FIG. 4 is a flow diagram of the method according to the present invention. The method starts in a starting point A which leads to a first step S1.

In the first step S1 print jobs are received in the print queue of the print media source processing printer, the print jobs requiring print media.

In a second step S2 amounts of the print media required by the print jobs are accumulated per kind of print media. The accumulated amounts are gathered in a print media request list in memory of the printer.

In a third step S3 the print media in the print media request list are attributed to a print media source. The third step S3 of assigning a media request to a print media source is preferably done manually by the operator by means of the user interface of the printer. In particular, the operator assigns the kind of print media to the print media source.

In a fourth step S4 the print media source scheduler is scheduling in time a use of the print media source of the print media source processing printer. The scheduling is based on the available print media—type and amount—at the print media sources in the printer. Given said availability the print media source scheduler defines which print media source is used when and for how long.

In a fifth step S5 the scheduled print media source is displayed with the corresponding accumulated amount of print media in a time schedule at the user interface of the print media source processing printer. The print media source is visible in the time schedule at the user interface of the printer as for example shown in FIG. 3.

The method ends in an end point B.

FIG. 5 schematically shows a non-transitory software medium 110 according to the invention. The software medium 110 comprises executable code 102 configured to, when executed, perform the method according to the invention, e.g. as described with respect to either the printer shown in FIG. 1 or the method shown in FIG. 4 and/or according to any of the variants and modifications of the printer and/or of the method described hereinbefore.

The non-transitory software medium 110 may, specifically, be formed as a CD or a CD-ROM, a DVD or a DVD-ROM, a Blu Ray disc or a Blu Ray-ROM disc, a magnetic hard drive, a solid state disk (SSD) hard drive, a USB memory device and so on.

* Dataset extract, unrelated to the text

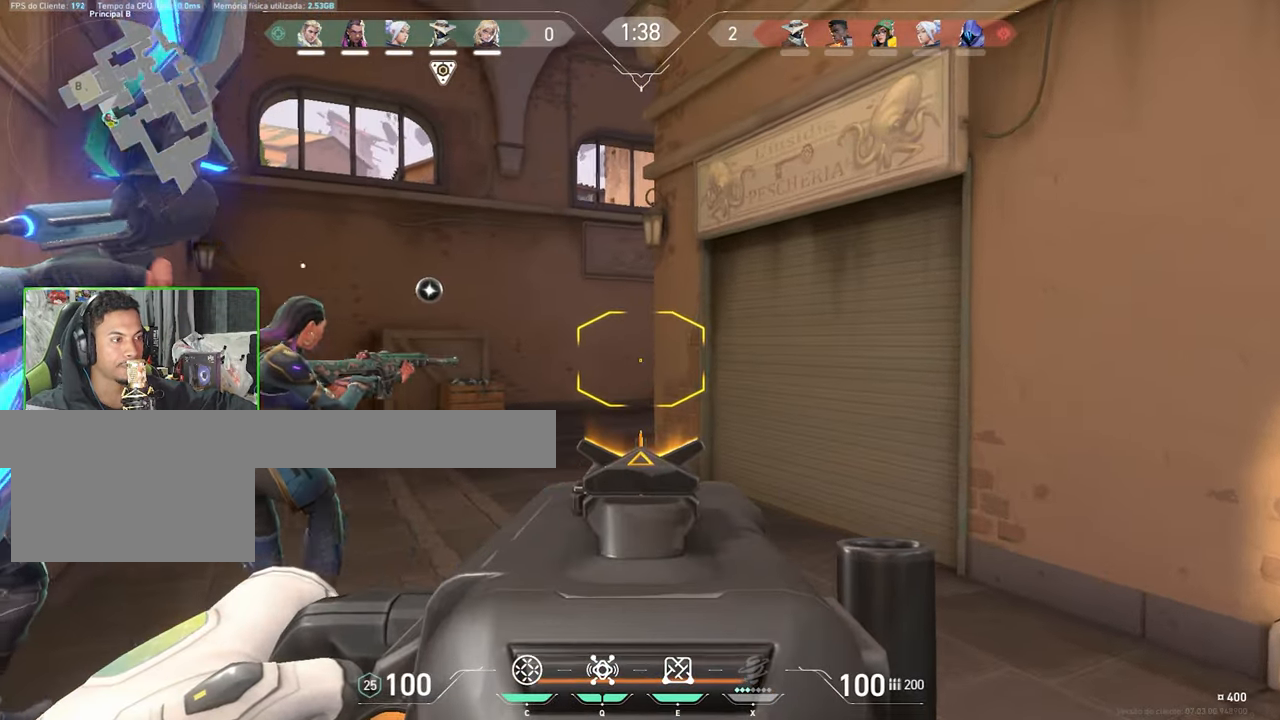
{"keys": ["a", "w"], "mouse": [], "events": [[34, "shift", "up"], [250, "a", "down"], [500, "mouse_right", "up"]]}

Although specific embodiments of the invention are illustrated and described herein, it will be appreciated by those of ordinary skill in the art that a variety of alternate and/or equivalent implementations exist. It should be appreciated that the exemplary embodiment or exemplary embodiments are examples only and are not intended to limit the scope, applicability, or configuration in any way. Rather, the foregoing summary and detailed description will provide those skilled in the art with a convenient road map for implementing at least one exemplary embodiment, it being understood that various changes may be made in the function and arrangement of elements described in an exemplary embodiment without departing from the scope as set forth in the appended claims and their legal equivalents. Generally, this application is intended to cover any adaptations or variations of the specific embodiments discussed herein.

It will also be appreciated that in this document the terms “comprise”, “comprising”, “include”, “including”, “contain”, “containing”, “have”, “having”, and any variations thereof, are intended to be understood in an inclusive (i.e. non-exclusive) sense, such that the process, method, device, apparatus or system described herein is not limited to those features or parts or elements or steps recited but may include other elements, features, parts or steps not expressly listed or inherent to such process, method, article, or apparatus. Furthermore, the terms “a” and “an” used herein are intended to be understood as meaning one or more unless explicitly stated otherwise. Moreover, the terms “first”, “second”, “third”, etc. are used merely as labels, and are not intended to impose numerical requirements on or to establish a certain ranking of importance of their objects.

The present invention being thus described, it will be obvious that the same may be varied in many ways. Such variations are not to be regarded as a departure from the spirit and scope of the present invention, and all such modifications as would be obvious to one skilled in the art are intended to be included within the scope of the following claims.